The access coronal cavity was prepared using a round carbide bur #4 (DentsplyMaillefer, Ballaigues, Switzerland), and the canal patency checked with a #15 K-type hand file (DentsplyMaillefer, Ballaigues, Switzerland). The coronal third flared with Gates-Glidden drills 2 and 3 (DentsplyMaillefer, Ballaigues, Switzerland). Working length was confirmed manually with a #15 K-File using a standard protocol. A glide path created using a ProGlider instrument (16/02) (DentsplyMaillefer, Ballaigues, Switzerland) carried to the working length. A handpiece generated by an electric motor (Silver, VDW, Munich, Germany) was used for instrumentation. The speed, torque, and file sequence were applied according to the manufacturer's instructions. Only five canals were instrumented at each time interval to minimize operator fatigue. After each file sequence, the prepared canal was washed out with 3 ml of 3% NaOCl solution (Techno Dent, Greece), followed by a 5 ml solution of %17 EDTA (SPIDENT, Korea). Then, the canals were irrigated with 5 ml of 3% NaOCl as a final rinse. Root canal irrigations were performed by using a 5 mL disposable plastic syringe with a 30 gauge side opening needle (Optimus, SP, Brazil) at room temperature. The needle was inserted inside the canal without binding and the solutions were introduced slowly and passively allowing adequate back-flow.

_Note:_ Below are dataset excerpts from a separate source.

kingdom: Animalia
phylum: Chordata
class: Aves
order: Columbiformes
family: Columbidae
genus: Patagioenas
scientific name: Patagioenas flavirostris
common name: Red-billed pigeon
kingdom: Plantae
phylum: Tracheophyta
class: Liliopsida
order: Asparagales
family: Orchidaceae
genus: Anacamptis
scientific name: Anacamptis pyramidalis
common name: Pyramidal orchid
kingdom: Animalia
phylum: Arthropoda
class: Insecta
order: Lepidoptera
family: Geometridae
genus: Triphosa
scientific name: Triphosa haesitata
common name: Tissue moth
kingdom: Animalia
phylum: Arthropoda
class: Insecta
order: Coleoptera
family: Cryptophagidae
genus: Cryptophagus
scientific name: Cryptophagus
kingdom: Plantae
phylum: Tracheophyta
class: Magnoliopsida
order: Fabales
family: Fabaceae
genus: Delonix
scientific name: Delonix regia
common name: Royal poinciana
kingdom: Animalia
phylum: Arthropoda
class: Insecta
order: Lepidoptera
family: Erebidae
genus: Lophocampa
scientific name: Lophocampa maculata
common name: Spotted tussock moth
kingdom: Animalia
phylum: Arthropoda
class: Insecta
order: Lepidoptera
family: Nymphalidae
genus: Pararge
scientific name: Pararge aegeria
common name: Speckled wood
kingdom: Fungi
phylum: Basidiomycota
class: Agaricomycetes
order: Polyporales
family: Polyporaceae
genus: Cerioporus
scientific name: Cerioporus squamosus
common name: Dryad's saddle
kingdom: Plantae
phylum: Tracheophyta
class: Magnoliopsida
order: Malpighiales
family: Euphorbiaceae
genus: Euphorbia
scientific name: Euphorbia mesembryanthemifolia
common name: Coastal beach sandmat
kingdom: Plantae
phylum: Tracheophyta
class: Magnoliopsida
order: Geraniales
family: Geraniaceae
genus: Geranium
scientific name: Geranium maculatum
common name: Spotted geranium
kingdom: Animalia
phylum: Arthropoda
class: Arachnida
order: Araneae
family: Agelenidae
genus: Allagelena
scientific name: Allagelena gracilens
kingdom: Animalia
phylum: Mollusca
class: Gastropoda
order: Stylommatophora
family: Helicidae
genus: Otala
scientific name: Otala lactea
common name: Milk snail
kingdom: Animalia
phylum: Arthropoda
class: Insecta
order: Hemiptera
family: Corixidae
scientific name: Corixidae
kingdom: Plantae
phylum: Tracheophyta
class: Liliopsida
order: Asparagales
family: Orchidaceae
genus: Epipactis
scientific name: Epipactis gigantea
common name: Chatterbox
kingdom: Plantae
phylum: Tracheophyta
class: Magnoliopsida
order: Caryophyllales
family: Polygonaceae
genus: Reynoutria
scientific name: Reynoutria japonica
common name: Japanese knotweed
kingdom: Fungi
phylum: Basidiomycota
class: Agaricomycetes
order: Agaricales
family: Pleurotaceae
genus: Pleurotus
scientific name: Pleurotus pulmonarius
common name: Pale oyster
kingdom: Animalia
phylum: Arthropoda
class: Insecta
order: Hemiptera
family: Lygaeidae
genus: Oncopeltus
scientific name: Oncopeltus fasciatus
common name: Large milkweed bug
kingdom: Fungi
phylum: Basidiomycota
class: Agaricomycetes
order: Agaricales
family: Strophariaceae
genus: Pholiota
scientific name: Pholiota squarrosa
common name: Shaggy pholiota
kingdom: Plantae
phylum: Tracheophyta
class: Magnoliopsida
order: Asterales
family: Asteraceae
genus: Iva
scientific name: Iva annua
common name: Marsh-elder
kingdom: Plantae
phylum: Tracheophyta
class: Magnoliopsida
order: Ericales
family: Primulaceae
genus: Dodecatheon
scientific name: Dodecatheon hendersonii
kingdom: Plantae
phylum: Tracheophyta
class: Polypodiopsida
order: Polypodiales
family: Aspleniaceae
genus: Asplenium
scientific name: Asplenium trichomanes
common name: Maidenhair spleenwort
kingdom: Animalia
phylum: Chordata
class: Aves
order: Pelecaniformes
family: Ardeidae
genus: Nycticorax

Post‐instrumentation CBCT and digital periapical image analysis
After instrumentation, each tooth was repositioned in its previous position inside a plaster block. The post-CBCT and digital periapical radiographs were obtained with the same parameter applied in the pre- instrumentation phase. Longitudinal axial canal axis and canal curvature angle were determined (Fig.1 and Fig.2). The percentage of the change in canal curvature angle after instrumentation (canal axis modification) was calculated using the following formula [28];
Canal curvature angle after instrumentation- Canal curvature angle before instrumentation
Canal curvature angle before instrumentation X 100
Statistical analysis
Statistical analysis of data obtained in this study performed using IBM SPSS Statistics for Windows, version 24.0 (Armonk, NY: IBM) software. A P-value <0.05 was considered a statistically significant level. The sample size was determined with the Sealed Envelope software for a power of 80%. The normal distribution of the data was tested using the Shapiro-Wilk test. Chi-square tests were used to compare the frequencies of qualitative variables. When the distribution of variables was normal, an independent sample t-test was used to compare the results within the investigated parameters between moderate and severe curvature angles.